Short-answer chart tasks

════════════════════

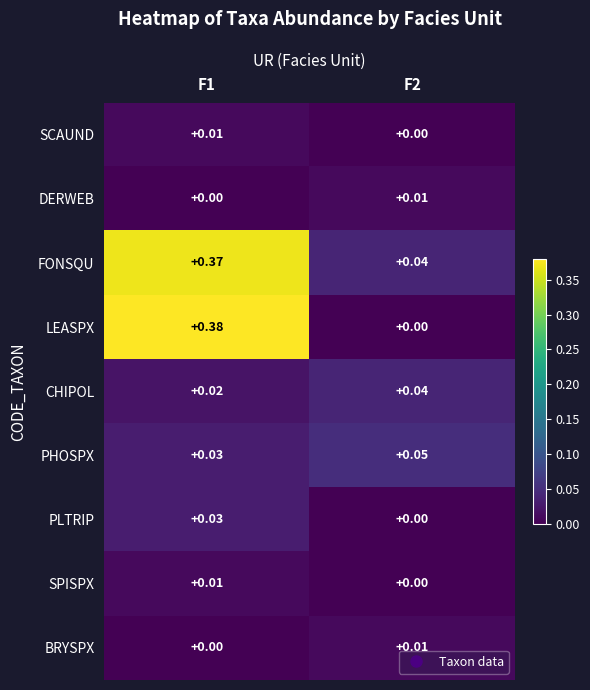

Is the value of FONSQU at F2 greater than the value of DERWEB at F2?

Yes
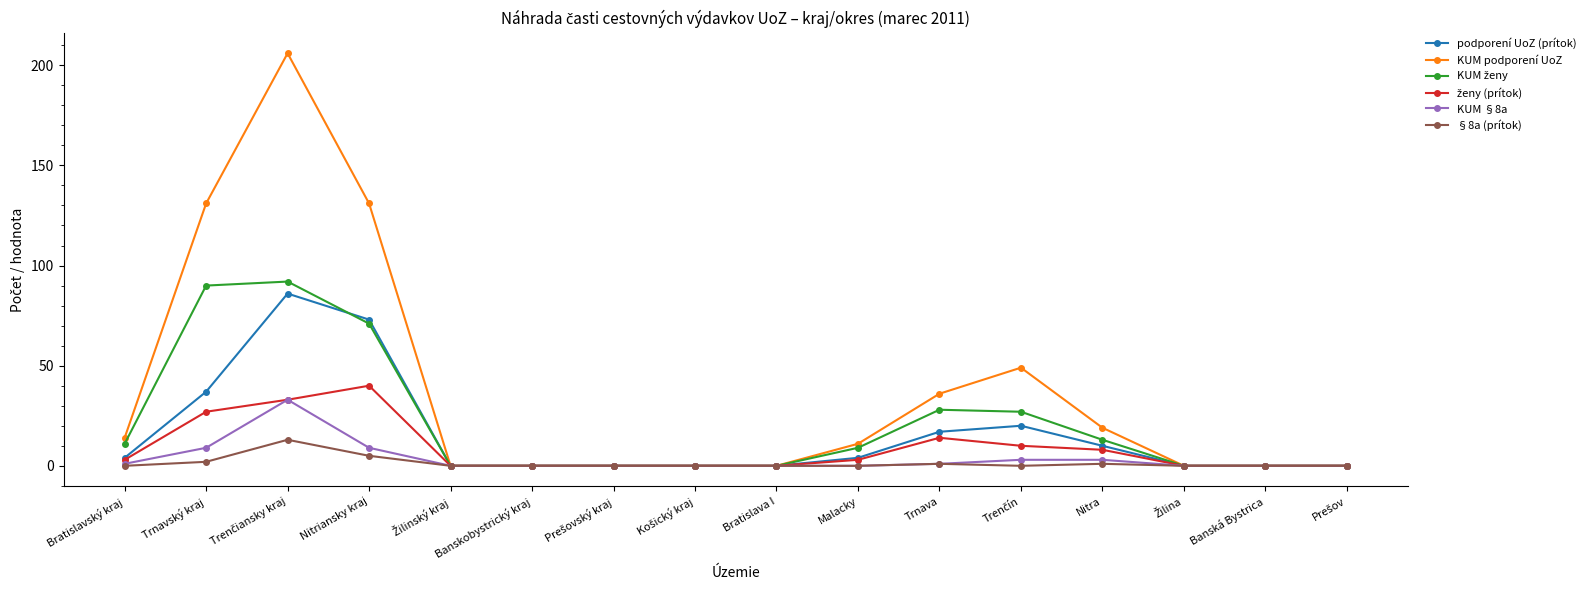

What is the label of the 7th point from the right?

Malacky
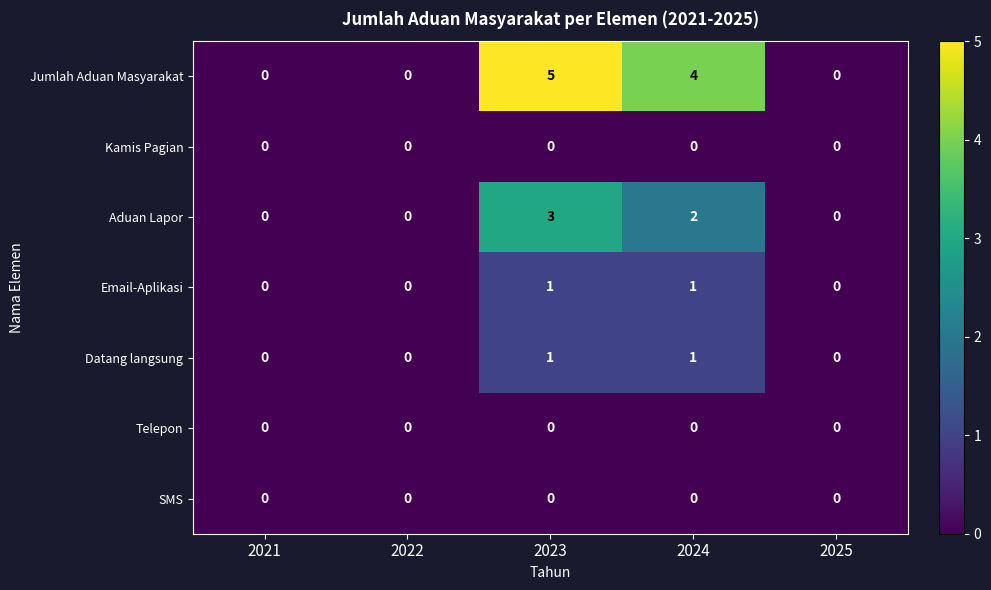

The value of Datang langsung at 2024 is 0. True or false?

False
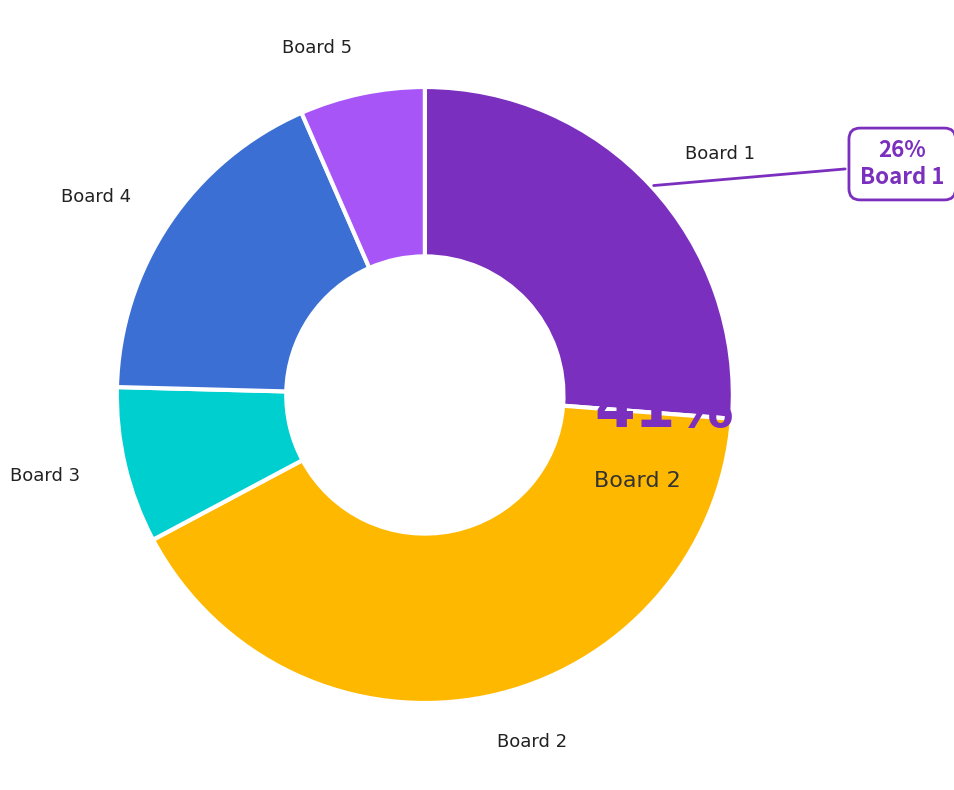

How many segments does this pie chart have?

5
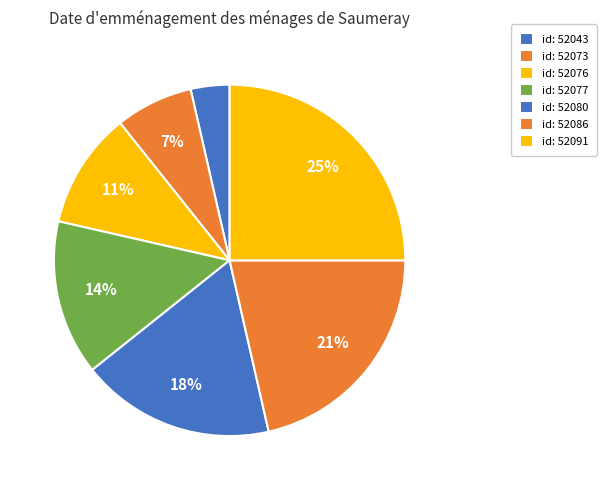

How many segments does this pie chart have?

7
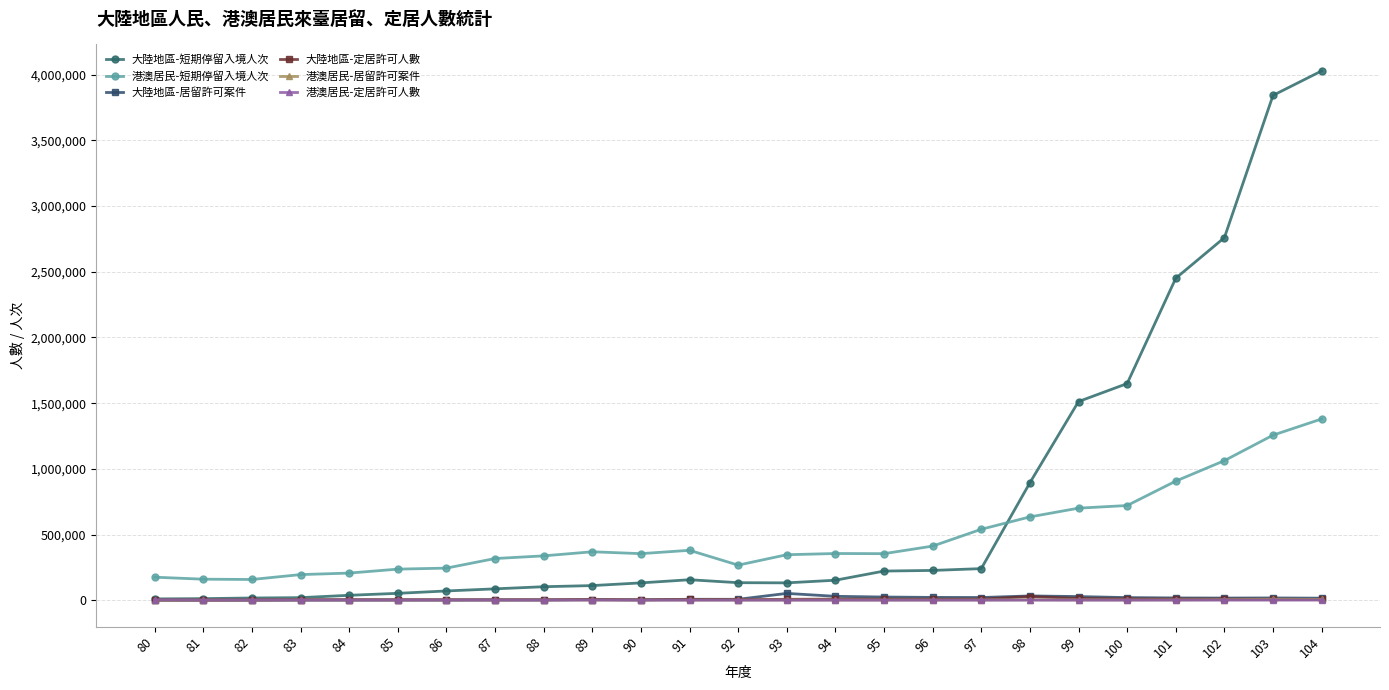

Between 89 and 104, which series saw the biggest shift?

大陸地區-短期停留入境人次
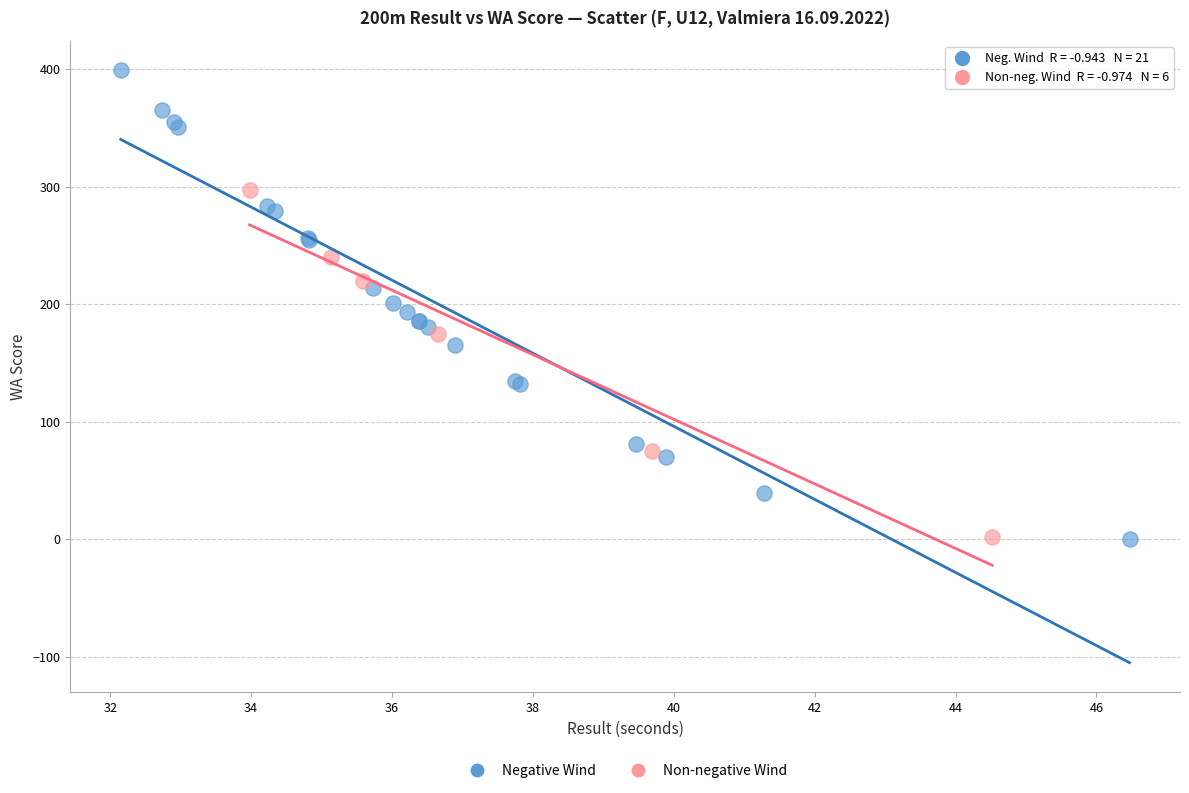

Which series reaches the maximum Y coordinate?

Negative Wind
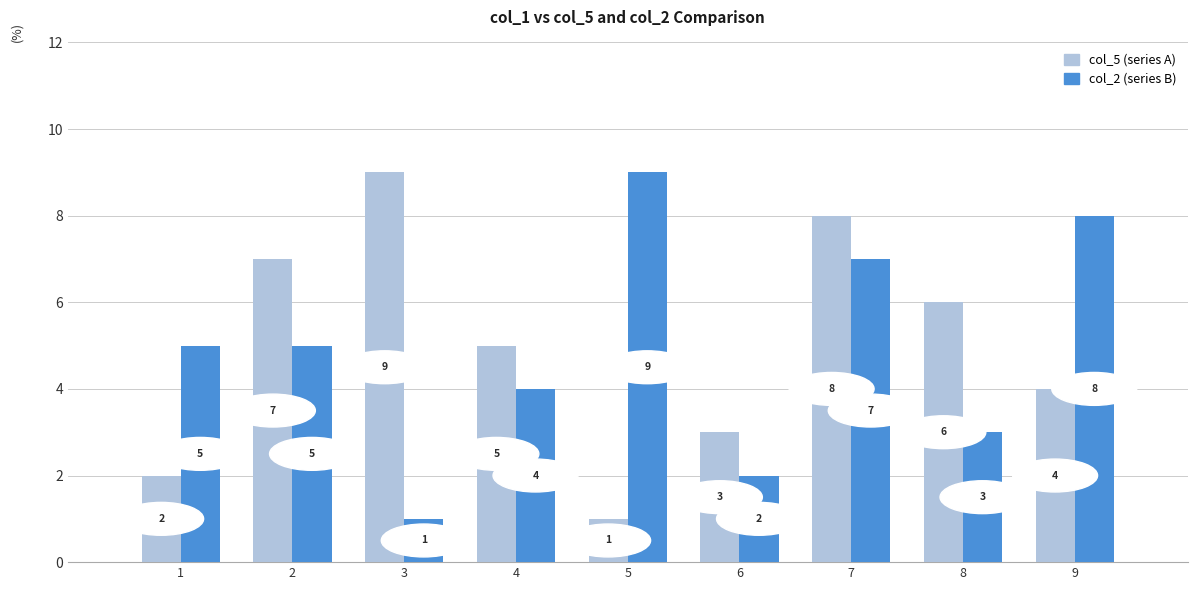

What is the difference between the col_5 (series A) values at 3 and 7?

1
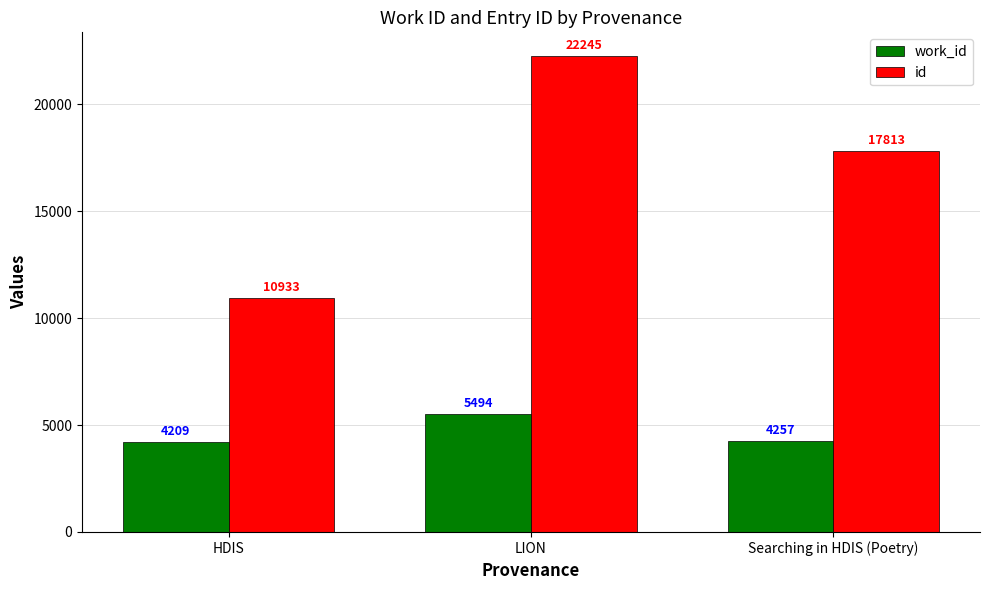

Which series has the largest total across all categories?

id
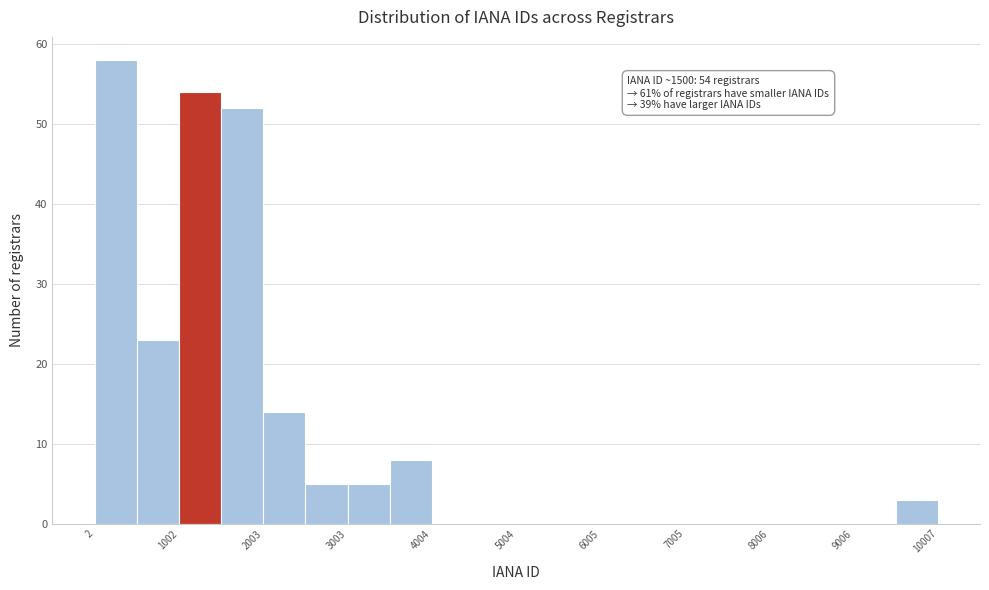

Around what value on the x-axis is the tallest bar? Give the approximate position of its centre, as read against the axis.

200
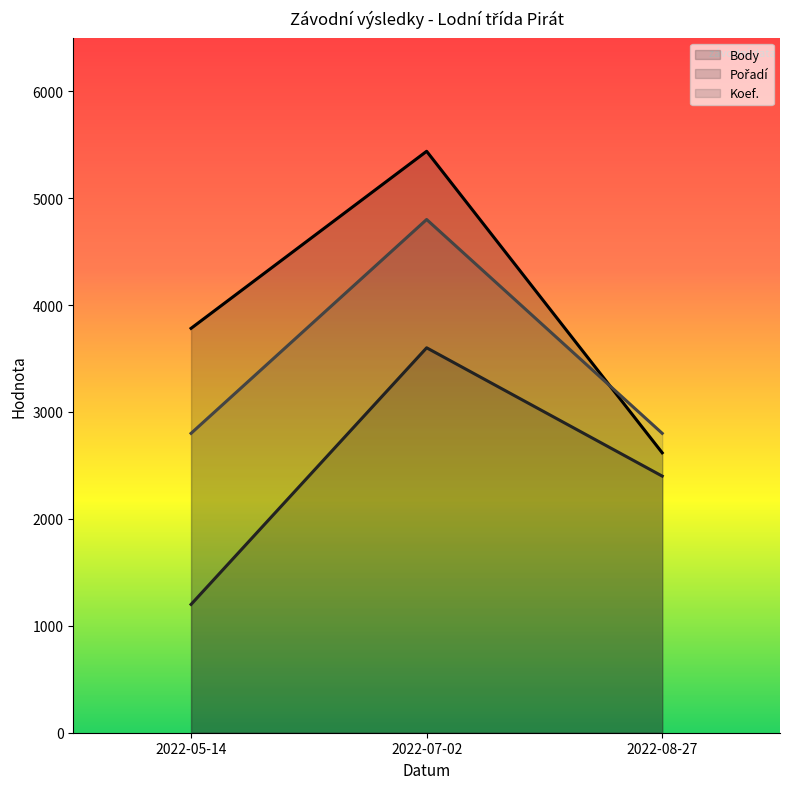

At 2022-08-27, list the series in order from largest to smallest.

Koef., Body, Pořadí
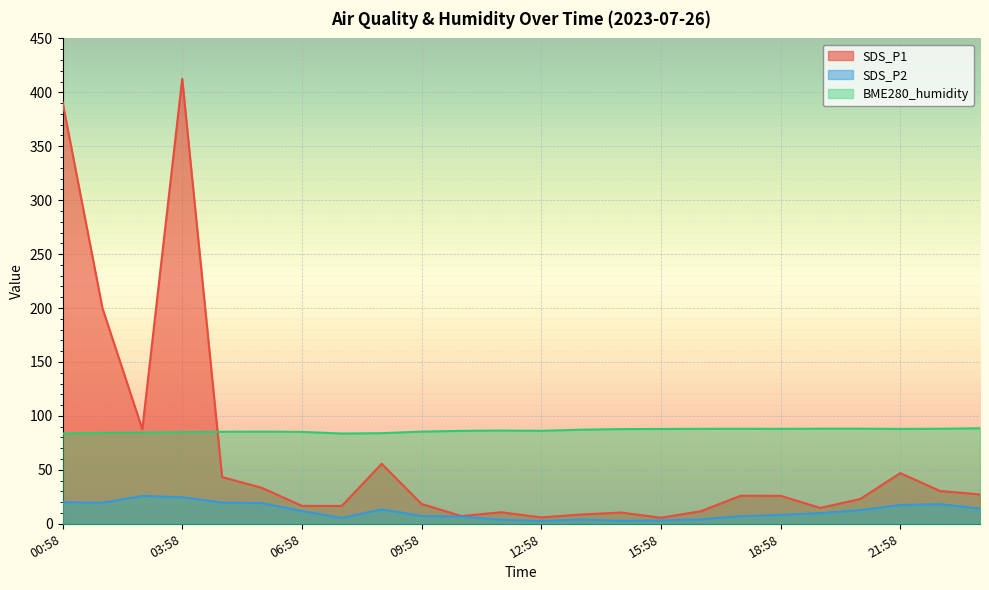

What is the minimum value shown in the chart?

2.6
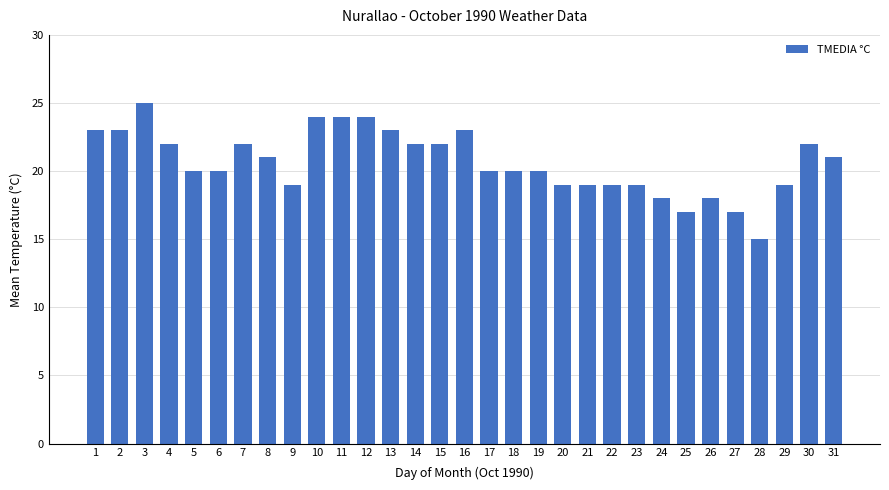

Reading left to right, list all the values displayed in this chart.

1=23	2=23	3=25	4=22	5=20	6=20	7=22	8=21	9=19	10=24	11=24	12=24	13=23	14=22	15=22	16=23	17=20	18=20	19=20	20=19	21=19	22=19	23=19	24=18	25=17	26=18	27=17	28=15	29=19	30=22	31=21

════════════════════

Rewrite every record with "pie chart" substituted by "donut chart", changing nothing else, and omit the pictures from your answer.

Exercise response:
Is the value of FONSQU at F2 greater than the value of DERWEB at F2?

Yes

What is the label of the 7th point from the right?

Malacky

The value of Datang langsung at 2024 is 0. True or false?

False

How many segments does this donut chart have?

5

How many segments does this donut chart have?

7

Between 89 and 104, which series saw the biggest shift?

大陸地區-短期停留入境人次

Which series reaches the maximum Y coordinate?

Negative Wind

What is the difference between the col_5 (series A) values at 3 and 7?

1

Which series has the largest total across all categories?

id

Around what value on the x-axis is the tallest bar? Give the approximate position of its centre, as read against the axis.

200

At 2022-08-27, list the series in order from largest to smallest.

Koef., Body, Pořadí

What is the minimum value shown in the chart?

2.6

Reading left to right, list all the values displayed in this chart.

1=23	2=23	3=25	4=22	5=20	6=20	7=22	8=21	9=19	10=24	11=24	12=24	13=23	14=22	15=22	16=23	17=20	18=20	19=20	20=19	21=19	22=19	23=19	24=18	25=17	26=18	27=17	28=15	29=19	30=22	31=21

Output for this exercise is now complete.